The high cost of medical technology: who's to blame?

Business & Health, Nov, 1989 by Faith Lyman Ham

Marshall V. Rozzi, vice president in charge of medical delivery for U.S. Healthcare Inc., in Blue Bell, Pa., agrees. "Benefits managers couldn't make head nor tail of most of these reports," he says. "Even if they could, most would be afraid of making a wrong decision [in the event] they'd misinterpreted the findings."

Until purchasers know in laymen's terms what works and what doesn't, they'll be at the mercy of the medical profession.

"We have to change the way we measure results," says Ellwood, a proponent of a national data base that would measure medical services by so-called quality-of-life outcomes, as well as technical results. (See Business & Health, May 1989, pp. 18-25.)

"As long as there's some physiological parameter within which success is measured, no benefits manager is ever going to be able to understand medical decisions. If you have some measure--how the patient feels after surgery, how quickly they return to work--then the benefits manager is in a position to challenge. We have to hold doctors more accountable for the quality of the life of the patient after he's been treated."

Measuring cost effectiveness

Technology outcomes aren't the only area under scrutiny. Payers and physicians alike are beginning to examine new drugs and devices according to a criterion once considered taboo in the clinical decision process: cost effectiveness.

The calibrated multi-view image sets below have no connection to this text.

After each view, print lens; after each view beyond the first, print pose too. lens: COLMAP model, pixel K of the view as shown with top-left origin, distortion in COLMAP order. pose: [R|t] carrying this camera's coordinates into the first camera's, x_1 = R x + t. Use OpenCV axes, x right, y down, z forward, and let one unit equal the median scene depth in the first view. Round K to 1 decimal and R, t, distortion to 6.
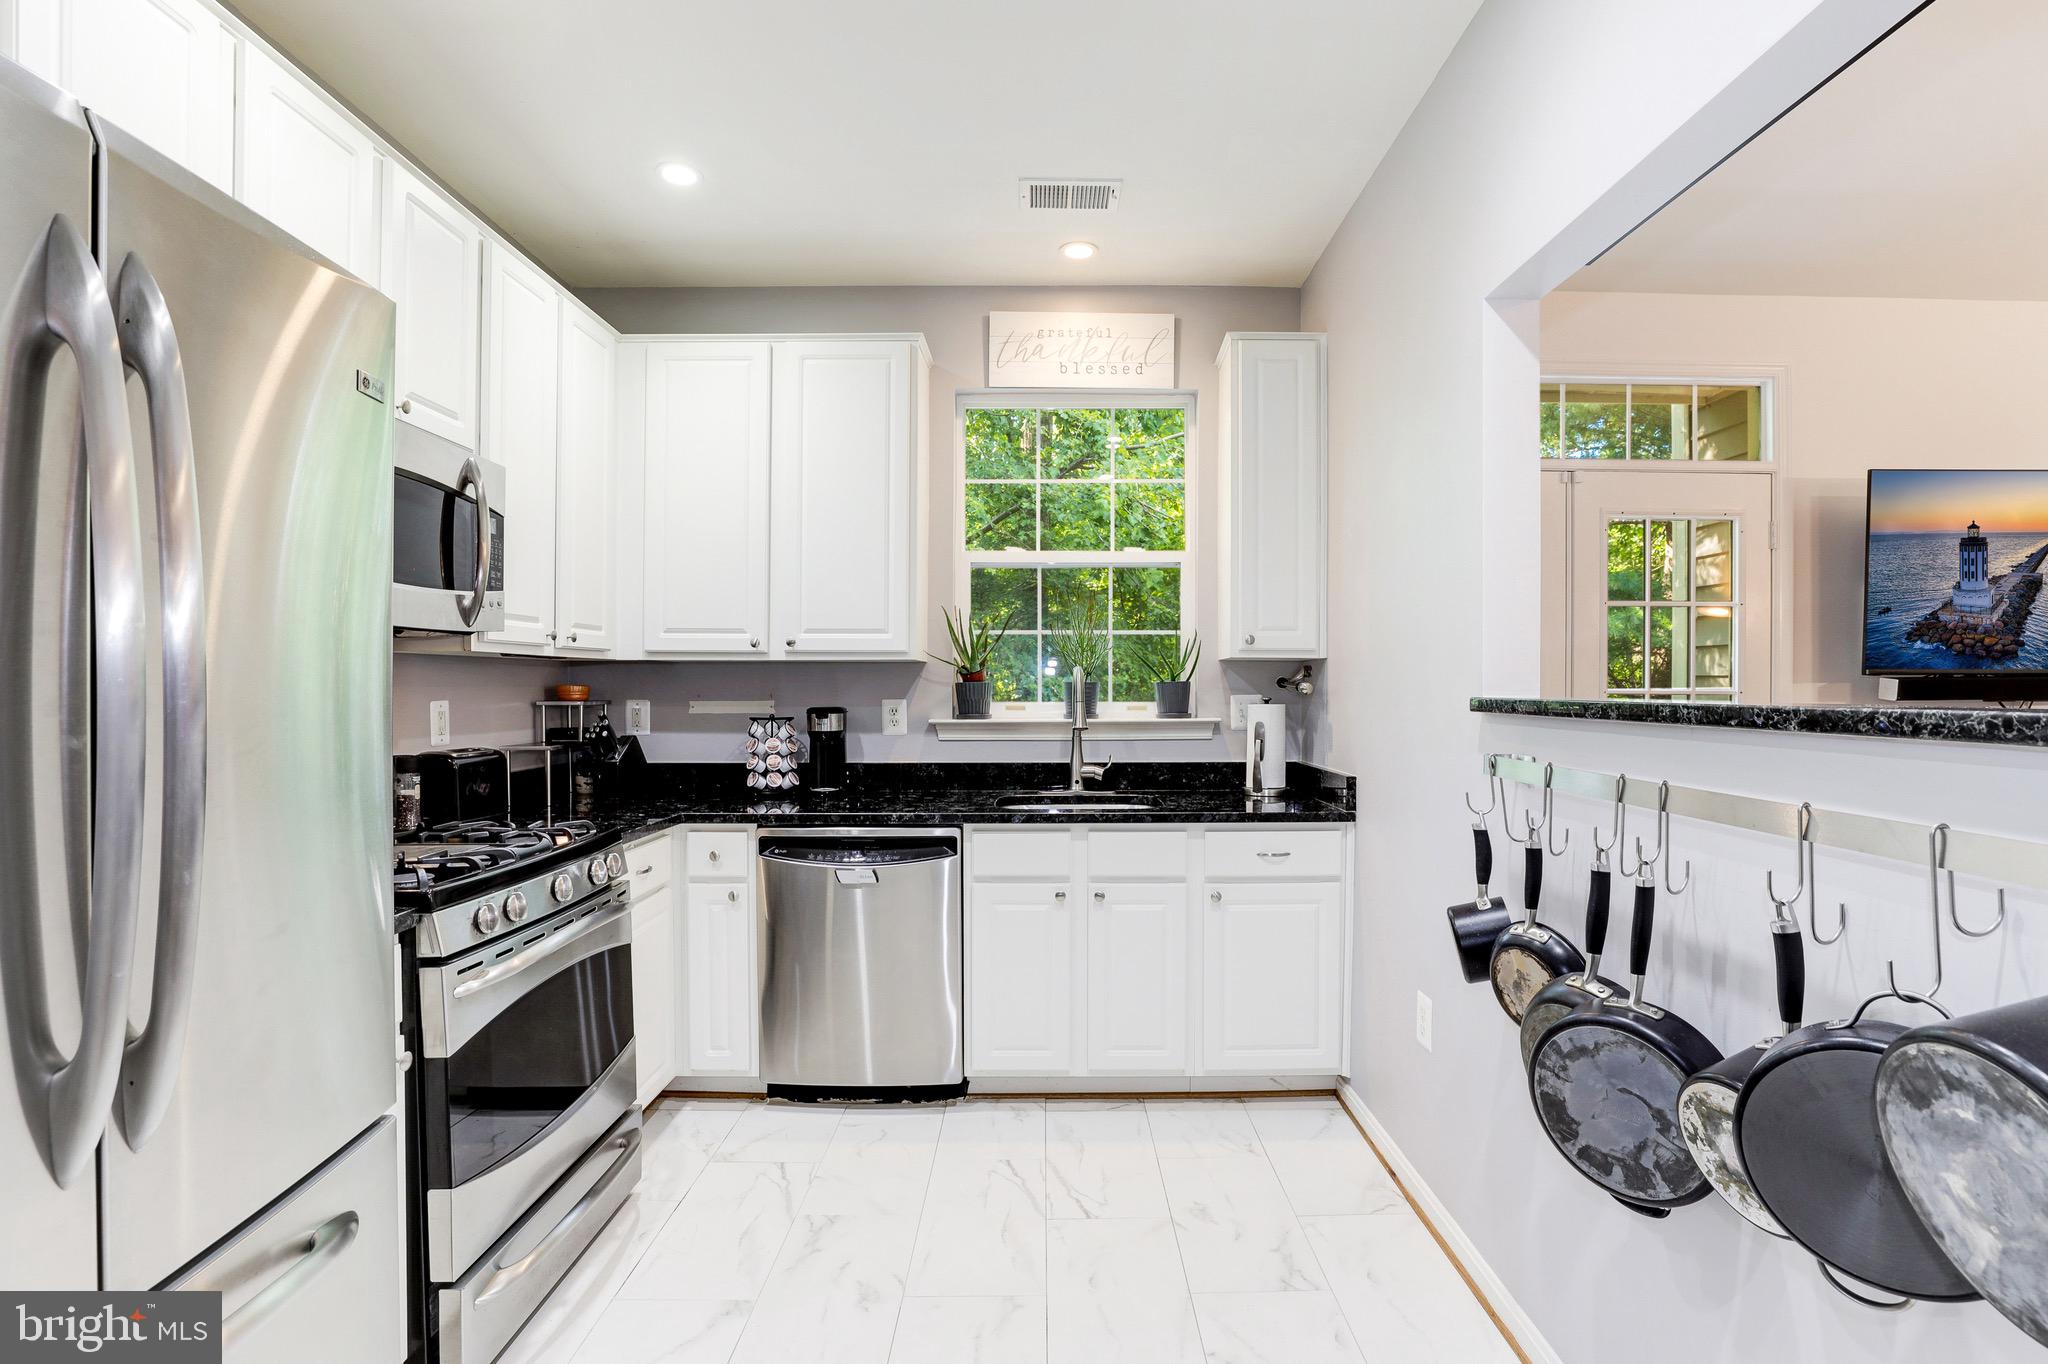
lens RADIAL K [[985.5, 0, 1064.6], [0, 985.5, 687.5], [0, 0, 1]] dist [-0.047349, 0.016779]
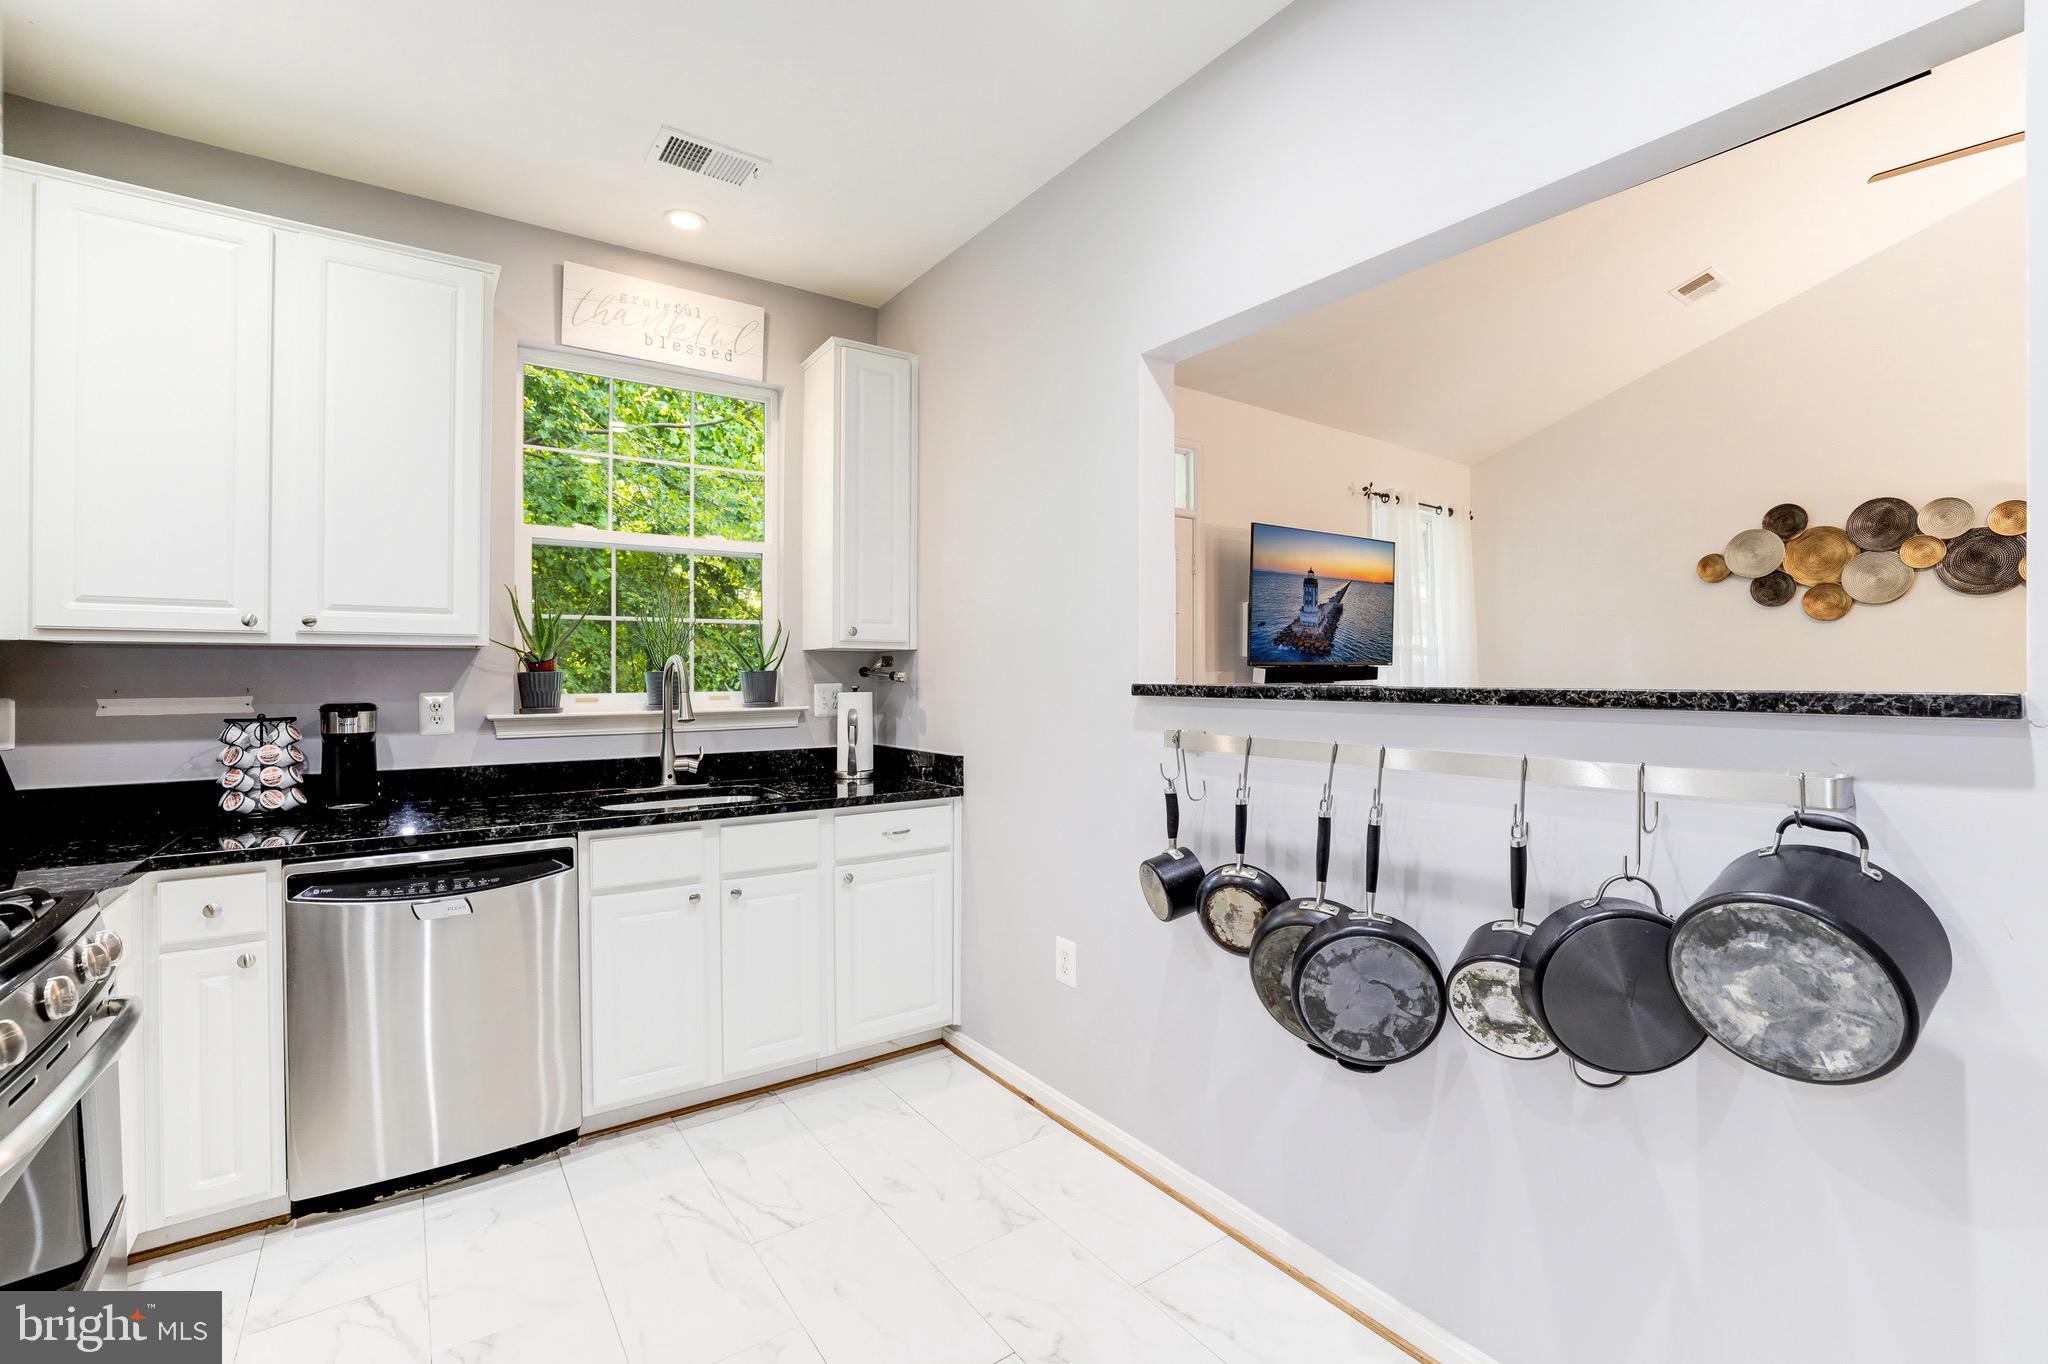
lens RADIAL K [[881.5, 0, 1020.4], [0, 881.5, 674.4], [0, 0, 1]] dist [-0.035636, 0.009631]
pose [[0.826521, -0.001675, 0.562903, -0.213115], [0.003435, 0.999992, -0.002068, -0.000209], [-0.562895, 0.003642, 0.826520, 0.125522]]
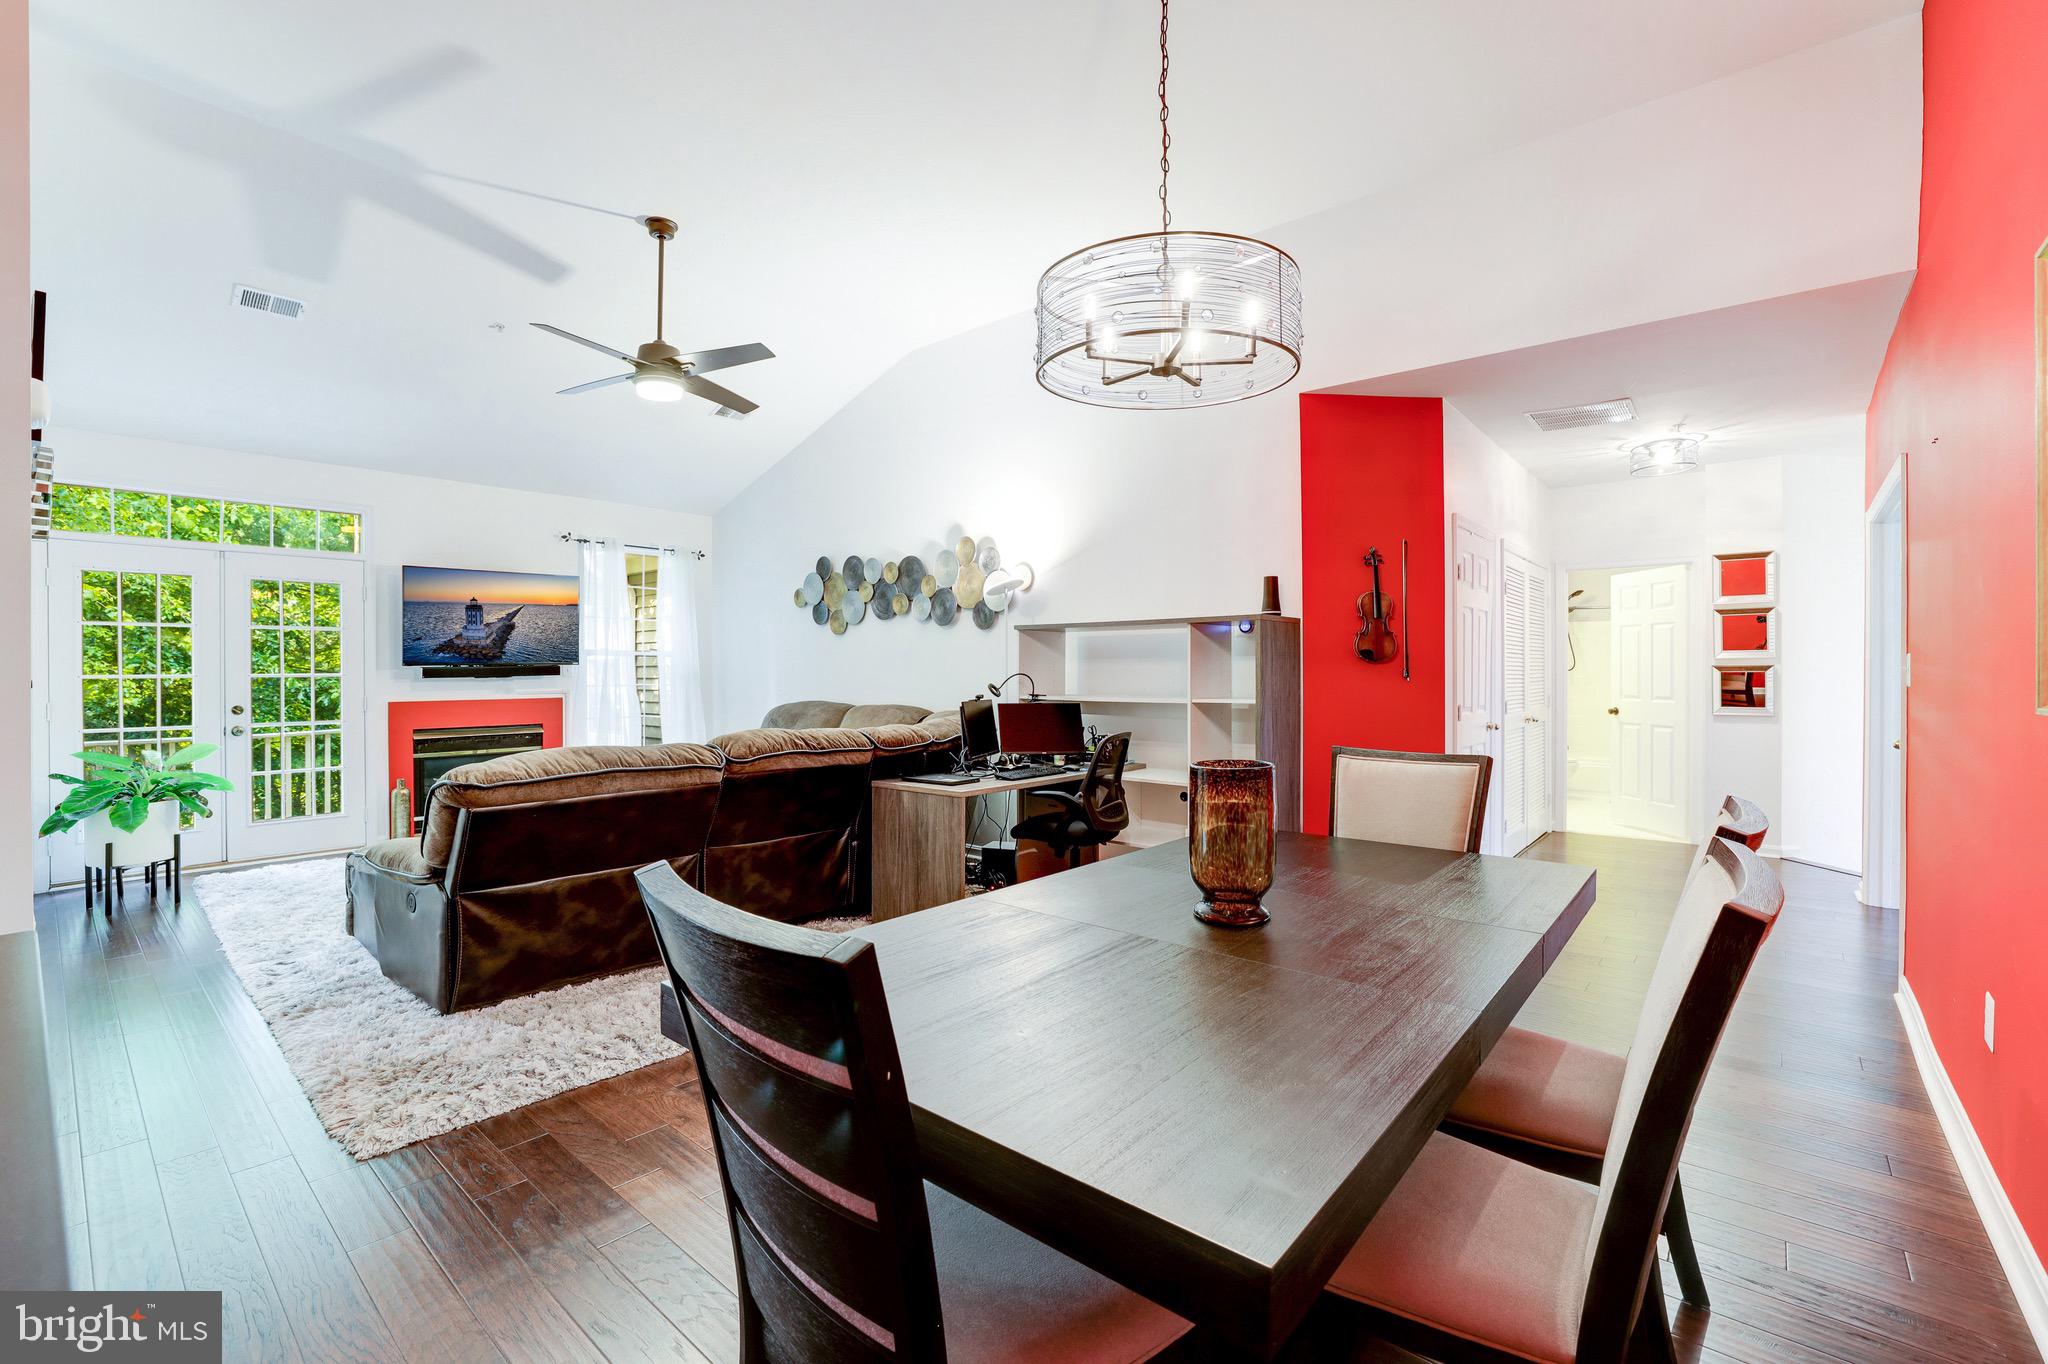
lens RADIAL K [[881.4, 0, 1030.2], [0, 881.4, 663.2], [0, 0, 1]] dist [-0.038103, 0.012174]
pose [[0.661924, -0.001683, 0.749569, 0.356441], [0.009585, 0.999935, -0.006219, 0.001388], [-0.749510, 0.011301, 0.661897, -1.289964]]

"Effectiveness analysis bears watching since it will have an impact on the dispersion of technology," says Henry Alder from the AHA.

An indispensable tool for any corporate planner, cost effectiveness analysis has escaped the medical industry in part because providers have never been asked to provide such data. But purchasers are starting to ask for the information.

As Stephen Pauker from Tufts sees it, physicians can continue to practice in a haphazard manner, or they can "make choices in an analytic way."

Despite all the signs to the contrary, Pauker says a degree of order has begun to penetrate the science of medicine. Researchers find they can now separate costs from charges and measure them against what's known about outcomes.

Capabilities improving

"Our technological ability to conduct these analyses has improved," he says.

In theory, the cost effectiveness analysis could prove a boon to the medical industry, since physicians would have a quick formula for measuring how to get the biggest bang for someone else's buck.

Medical schools such as Tufts are beginning to teach their students to assess costs in making a clinical decision. Noted physician and professor David Eddy, M.D., of Duke University, has devoted a lengthy chapter to the role of cost in medical decisions in a manual for designing practice policies. And the Health Care Financing Administration in January proposed regulations that would make cost effectiveness a criterion in Medicare coverage decisions.

As Tufts' Schwartz sees it, purchasers have to start measuring the costs of, and benefits derived from, each new medical technology. Every medical service, he says, is defined by a benefits curve. Some procedures help a vast number of people at a relatively low cost. Others carry high cost but benefit only a limited number of patients.